Judicial Tyranny

|

Judicial Tyranny, by Carrol Kilgore, Nashville: Thomas Nelson, 1977, 370 pp., $11.95.

Judicial Tyranny is the drama of an ideal now lost—the tale of the Constitution of these United States in the hands of our judiciary from the time of Jeffersonian idealism to the days of Nixonian pragmatism.

Carrol Kilgore—an attorney specializing in constitutional law and a student of the Austrian economist Ludwig von Mises—traces what he calls the "federal metamorphosis" from a once-limited republic to the boundless State democracy of today. It is a transformation best understood, he maintains, by observing the steady succession of Supreme Court cases that have slowly subverted the "best-drawn and most wisely-conceived document of State ever written."

The judiciary, warns Kilgore, have become the "robed priesthood of the American civilization." Almost all disputes are now resolved in the courts—from girls who want to play Little League baseball, to conservationists desiring to save the snail darter. It is the members of the Supreme Court's "stewardship as interpreters of the Constitution" that the author challenges. Always he asks, "Is this authority found in the Constitution?"—with the answer usually an emphatic no.

Beginning with United States v. Grimaud (1911), Kilgore traces the gradual judicial expansion of the interstate commerce clause, whereby the government's law-making power came to reside in federal regulatory agencies, a "giant bureaucracy responsive to no one." Why did this happen? Authoritarian government with "dictatorial control of the minute details of daily moral, social, economic and political life cannot be achieved when all the law-making powers are permanently kept in the hands of Congress."

The book is well researched, with scores of decisions subjected to rigorous constitutional scrutiny.
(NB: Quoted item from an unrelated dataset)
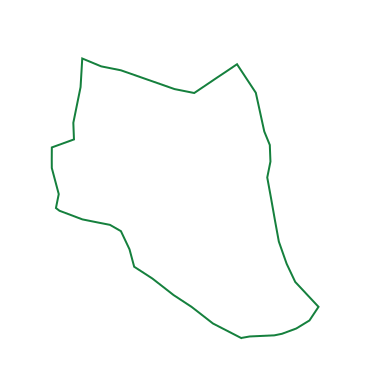 Kangso, P'yŏngan-namdo, North Korea (Robinson projection), rotated 11°
{"feature_id": "82179303B75449776739739", "entity_name": "Kangso", "entity_type": "district", "adm_level": 2, "iso_a3": "PRK", "parent_name": "North Korea", "parent_adm1": "P'yŏngan-namdo", "projection": "robinson", "projection_center": [125.47, 38.953], "detail": "fine", "context": "isolated", "style": "outline", "palette": "green", "viewbox_px": 384, "rotation_deg": 11, "n_neighbors": 0, "source": "geoboundaries", "source_scale": "gbopen_adm2", "svg_char_len": 706}
<svg xmlns="http://www.w3.org/2000/svg" viewBox="0 0 384 384"><g transform="rotate(11 192 192)"><path d="M251.4,118.8L235.7,82.4L211.8,58.0L201.9,67.9L195.5,74.2L175.3,94.4L155.2,94.3L127.1,90.2L99.0,86.1L78.9,86.0L58.8,81.9L62.6,110.3L62.3,146.7L66.1,162.9L45.9,175.0L48.1,186.7L49.8,195.2L61.6,219.5L61.5,233.7L65.5,235.7L89.6,239.8L105.6,239.9L117.7,239.9L129.7,244.0L141.6,260.2L149.5,276.4L169.6,284.5L193.6,296.7L213.6,304.9L237.7,317.1L268.3,326.0L268.7,325.7L276.2,322.8L300.2,317.0L307.4,314.0L320.4,306.1L331.8,295.7L338.1,280.6L310.5,260.6L298.6,244.4L286.7,224.1L278.8,203.9L271.0,183.6L263.1,163.4L263.2,147.2L259.4,131.0L251.4,118.8Z" fill="none" stroke="#15803d" stroke-width="2"/></g></svg>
Judicial handling of Selective Service resisters, tax suits, the integration controversy, legislative reapportionment, and more, come under furious attack. The book is an invaluable reference source for anyone studying the history of the aggrandizement of power in this country. Its author has few illusions about the nature of government.

the achievement of power over other people's affairs is the aim of every politician.…governmental power can never be expanded except by further limiting the freedom of one or more individuals;…of all civil rights which any individual possesses, the most fundamental is the right to be free of lawlessness in government.

But the author's polemic is a bit one-sided. After all, the Constitution allows the central government to "make all Laws which shall be necessary and proper" for executing any enumerated power. And these powers include "to regulate Commerce…among the several states" and "to coin money, regulate the Value thereof." The income tax, via a lawful amendment, is quite constitutional. Although with the 10th Amendment the Founders constrained federal power, this exclusionary clause turned out to be impotent protection against the sweeping powers conferred on Congress via the Constitution's general-welfare provisions, on which the Supreme Court has relied heavily. It can thus be argued that our Constitution was a blueprint for the very tyranny the author laments.

Kilgore includes a proposal for reform—that the doctrine of stare decisis should have no bearing in constitutional law. This is the common-law doctrine that past decisions of the court are binding upon the Court and, especially, on lower courts. Kilgore's argument is that, since judges take an oath to uphold the Constitution, they owe primary allegiance to it, and not to other judges' holdings. So on constitutional issues, every judge must look anew at the guarantees of the Constitution. Rulings could always be overturned on appeal, but the higher court's holding would apply only to that one particular case.

Presumably, a highly unpopular Supreme Court ruling would precipitate a flood of appeals as lower courts disregarded it. Popular pressure, Kilgore argues, would then be brought to bear on the Court to reconsider, or at least demonstrate, the wisdom of its interpretation. The Court's quasi-legislative power has come from the "evil of the false assumption that Supreme Court decisions are a part of the supreme law of the land, instead of merely attempted interpretations of the supreme law."

Kilgore's proposal is an intriguing one. Would it only permit provincial prejudices to hold temporary sway? Or could it bring diversity to a nation rapidly being taught to march to the sound of the same (federal) drummer?

Michael Goode is completing studies toward a law degree.